I recently read an article about a professor at Princeton Theological Seminary who has been surveying teen-agers and young adults about who have left or are in the process of leaving the church. Teen-ager and young adults are leaving churches. Conservative churches. Progressive churches. Big churches. Small churches. White churches. Black churches. And the primary reason according to this study? They aren’t being challenged to do anything, to take any stands. They aren’t being called to live out their faith in ways other than taking vaguely personal moral stances on things like sexuality and drug use. As one kid summed up what many kids were feeling, “All they ask of you in church is to be nice.”
These are the same kids and young adults who are hearing all kinds of people from rock stars to the coordinator of the learning and service program in their schools challenging them to do something, to go out and make a difference in this world. And lots of them are leaving the church behind to do it.

#### [Study questions]
1. From the excerpt on young people leaving churches, return the passage that begins at the words "These are the" and stops after "behind to do it.", copied word for word.
2. Decide whether each statement agrees with the excerpt on young people leaving churches, and answer yes or no with the deciding words quoted from the excerpt. (a) The young people leaving are leaving conservative churches only. (b) The primary reason found in the study is that they are not being challenged to do anything. (c) The professor conducting the survey is at Princeton Theological Seminary.

[Data records]
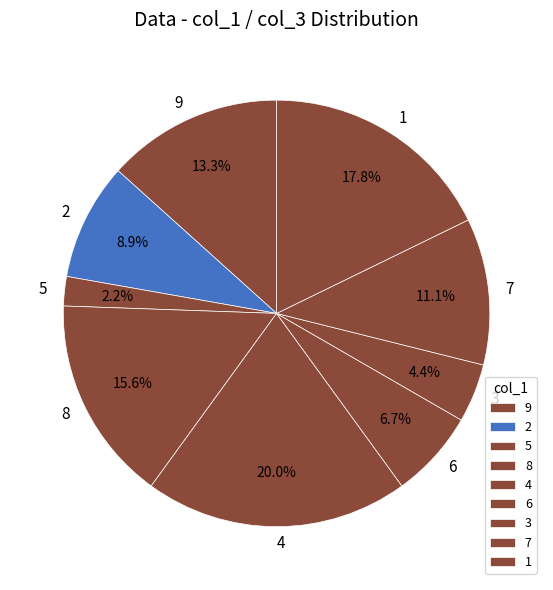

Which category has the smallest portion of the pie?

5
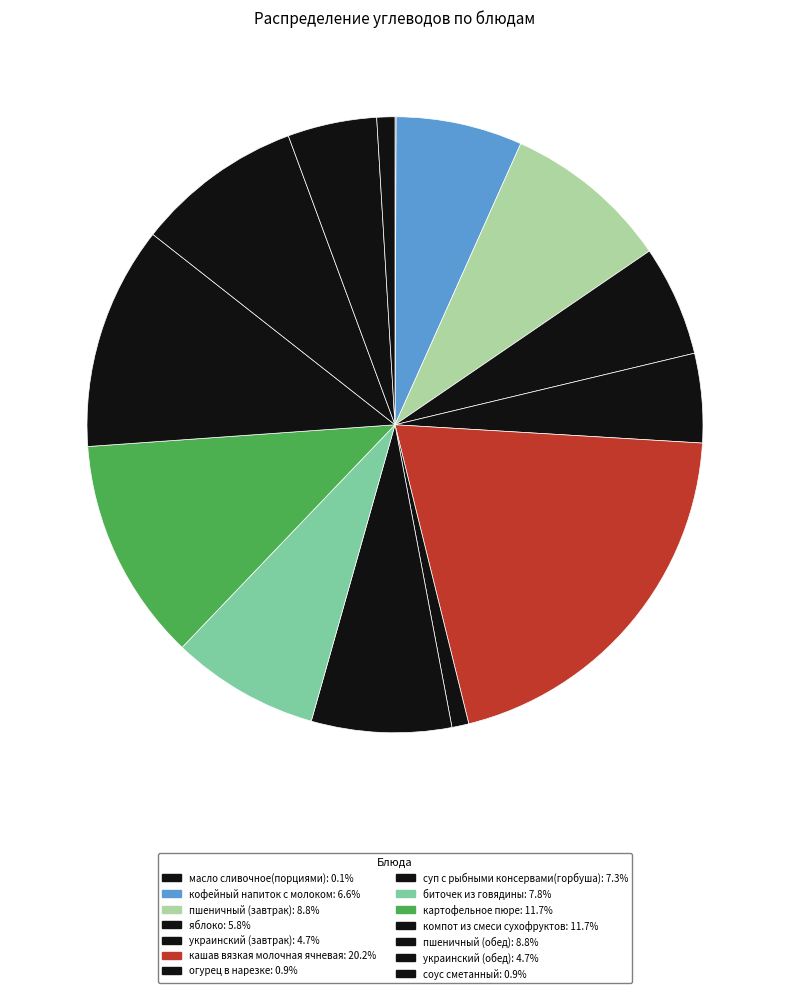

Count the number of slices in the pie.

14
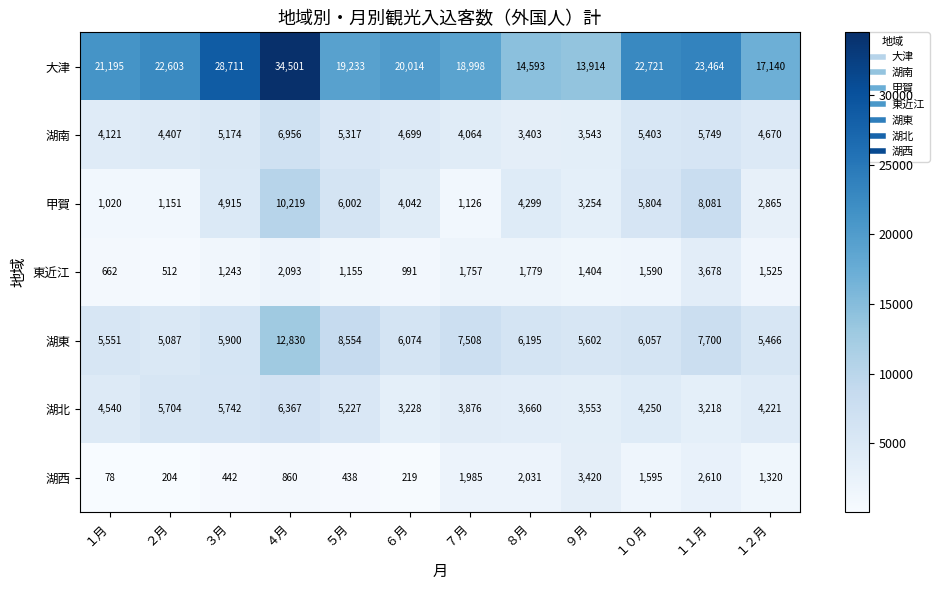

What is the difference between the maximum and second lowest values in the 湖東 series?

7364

#### [Solved problems]
1.
These are the same kids and young adults who are hearing all kinds of people from rock stars to the coordinator of the learning and service program in their schools challenging them to do something, to go out and make a difference in this world. And lots of them are leaving the church behind to do it.

2.
(a) No: "Conservative churches. Progressive churches. Big churches. Small churches. White churches. Black churches."
(b) Yes: "They aren’t being challenged to do anything, to take any stands."
(c) Yes: "a professor at Princeton Theological Seminary"